**Given instruction**
Copy the records verbatim from the start through the line that contains "রেজিস্ট্রিকৃত", including that line. Omit the pictures from your copy.
═══ The data ═══
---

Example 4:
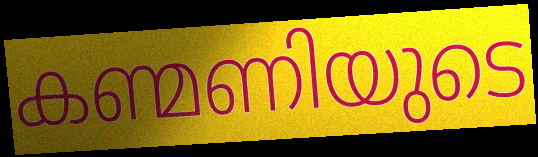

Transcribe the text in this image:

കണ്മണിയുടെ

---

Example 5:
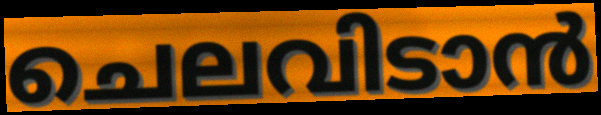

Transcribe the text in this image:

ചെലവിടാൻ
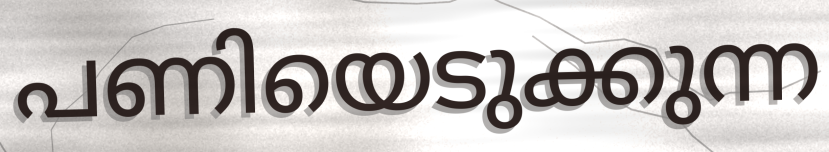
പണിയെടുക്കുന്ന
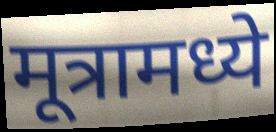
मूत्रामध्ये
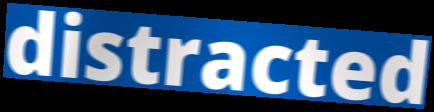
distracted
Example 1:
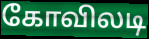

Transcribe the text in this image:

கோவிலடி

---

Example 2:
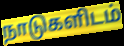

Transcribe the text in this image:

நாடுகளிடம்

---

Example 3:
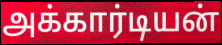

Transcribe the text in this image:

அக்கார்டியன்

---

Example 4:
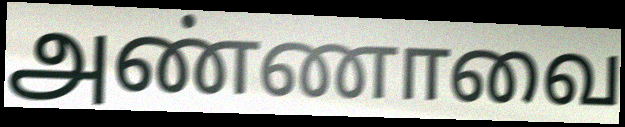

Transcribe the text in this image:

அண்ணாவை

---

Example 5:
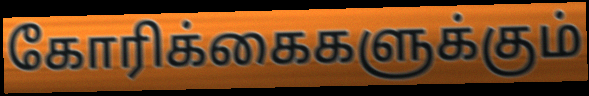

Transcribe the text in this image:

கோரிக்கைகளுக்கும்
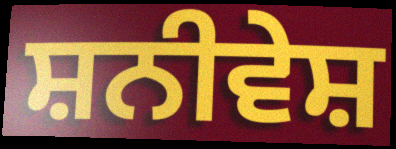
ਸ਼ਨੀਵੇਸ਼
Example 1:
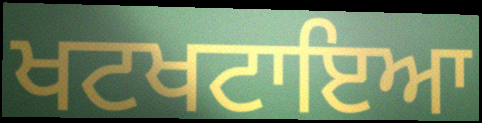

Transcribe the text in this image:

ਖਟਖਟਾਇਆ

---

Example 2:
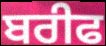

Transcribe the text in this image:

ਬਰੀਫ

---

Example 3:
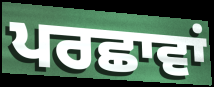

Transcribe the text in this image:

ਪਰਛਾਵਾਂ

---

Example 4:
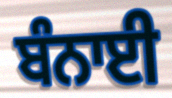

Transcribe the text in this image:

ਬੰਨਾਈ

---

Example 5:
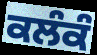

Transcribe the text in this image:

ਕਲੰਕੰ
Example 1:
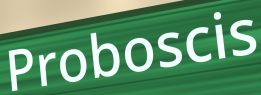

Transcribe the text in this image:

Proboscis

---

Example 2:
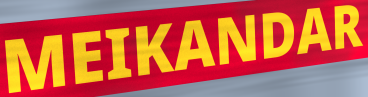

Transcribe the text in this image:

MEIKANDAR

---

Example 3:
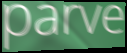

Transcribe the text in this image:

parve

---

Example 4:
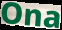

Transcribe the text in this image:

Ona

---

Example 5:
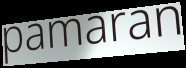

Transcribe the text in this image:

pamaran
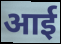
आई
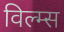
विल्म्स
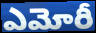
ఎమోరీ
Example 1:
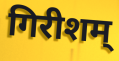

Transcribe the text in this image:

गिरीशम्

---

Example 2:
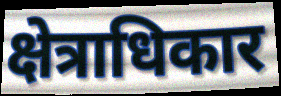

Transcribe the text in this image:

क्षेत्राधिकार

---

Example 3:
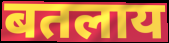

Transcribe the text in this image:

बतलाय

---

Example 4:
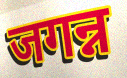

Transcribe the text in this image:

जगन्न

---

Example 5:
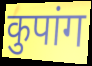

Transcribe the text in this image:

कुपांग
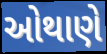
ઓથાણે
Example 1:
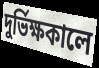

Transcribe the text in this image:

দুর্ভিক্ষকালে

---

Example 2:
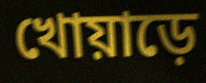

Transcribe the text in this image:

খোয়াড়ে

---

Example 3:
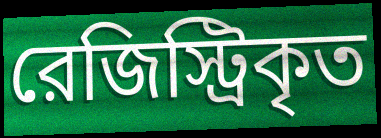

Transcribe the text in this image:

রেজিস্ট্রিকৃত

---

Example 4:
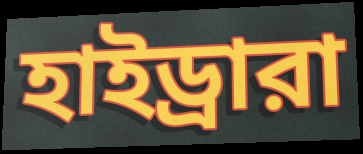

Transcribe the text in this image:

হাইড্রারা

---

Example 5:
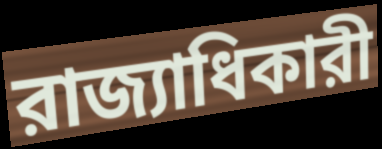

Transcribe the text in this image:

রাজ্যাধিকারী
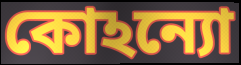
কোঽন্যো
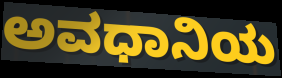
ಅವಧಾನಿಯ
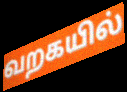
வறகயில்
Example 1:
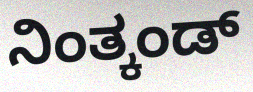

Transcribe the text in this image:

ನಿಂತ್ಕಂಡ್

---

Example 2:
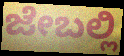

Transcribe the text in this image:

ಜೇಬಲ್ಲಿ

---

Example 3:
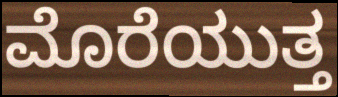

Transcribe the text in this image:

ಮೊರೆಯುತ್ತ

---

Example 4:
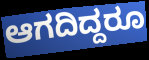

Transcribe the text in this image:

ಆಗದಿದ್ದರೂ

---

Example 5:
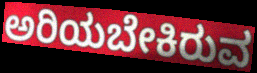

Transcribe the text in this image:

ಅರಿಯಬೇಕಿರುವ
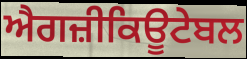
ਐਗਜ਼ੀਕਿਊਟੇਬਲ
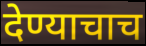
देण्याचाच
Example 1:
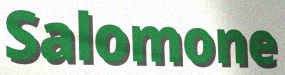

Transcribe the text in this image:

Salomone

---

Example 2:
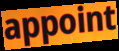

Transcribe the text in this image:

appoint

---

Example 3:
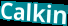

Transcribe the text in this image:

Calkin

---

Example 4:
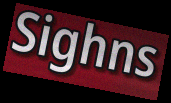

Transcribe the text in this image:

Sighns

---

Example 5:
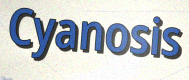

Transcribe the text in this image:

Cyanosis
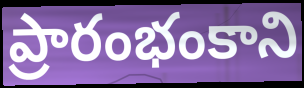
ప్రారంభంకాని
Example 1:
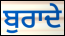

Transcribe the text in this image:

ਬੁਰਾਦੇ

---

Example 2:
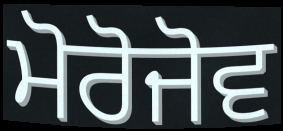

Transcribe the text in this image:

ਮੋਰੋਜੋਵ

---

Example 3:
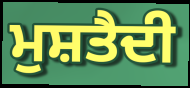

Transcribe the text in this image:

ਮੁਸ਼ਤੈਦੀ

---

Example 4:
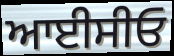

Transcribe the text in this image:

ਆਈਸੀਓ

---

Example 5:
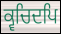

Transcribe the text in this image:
═══
**Solution to the exercise**
---

Example 4:

Transcribe the text in this image:

കണ്മണിയുടെ

---

Example 5:

Transcribe the text in this image:

ചെലവിടാൻ
പണിയെടുക്കുന്ന
मूत्रामध्ये
distracted
Example 1:

Transcribe the text in this image:

கோவிலடி

---

Example 2:

Transcribe the text in this image:

நாடுகளிடம்

---

Example 3:

Transcribe the text in this image:

அக்கார்டியன்

---

Example 4:

Transcribe the text in this image:

அண்ணாவை

---

Example 5:

Transcribe the text in this image:

கோரிக்கைகளுக்கும்
ਸ਼ਨੀਵੇਸ਼
Example 1:

Transcribe the text in this image:

ਖਟਖਟਾਇਆ

---

Example 2:

Transcribe the text in this image:

ਬਰੀਫ

---

Example 3:

Transcribe the text in this image:

ਪਰਛਾਵਾਂ

---

Example 4:

Transcribe the text in this image:

ਬੰਨਾਈ

---

Example 5:

Transcribe the text in this image:

ਕਲੰਕੰ
Example 1:

Transcribe the text in this image:

Proboscis

---

Example 2:

Transcribe the text in this image:

MEIKANDAR

---

Example 3:

Transcribe the text in this image:

parve

---

Example 4:

Transcribe the text in this image:

Ona

---

Example 5:

Transcribe the text in this image:

pamaran
आई
विल्म्स
ఎమోరీ
Example 1:

Transcribe the text in this image:

गिरीशम्

---

Example 2:

Transcribe the text in this image:

क्षेत्राधिकार

---

Example 3:

Transcribe the text in this image:

बतलाय

---

Example 4:

Transcribe the text in this image:

जगन्न

---

Example 5:

Transcribe the text in this image:

कुपांग
ઓથાણે
Example 1:

Transcribe the text in this image:

দুর্ভিক্ষকালে

---

Example 2:

Transcribe the text in this image:

খোয়াড়ে

---

Example 3:

Transcribe the text in this image:

রেজিস্ট্রিকৃত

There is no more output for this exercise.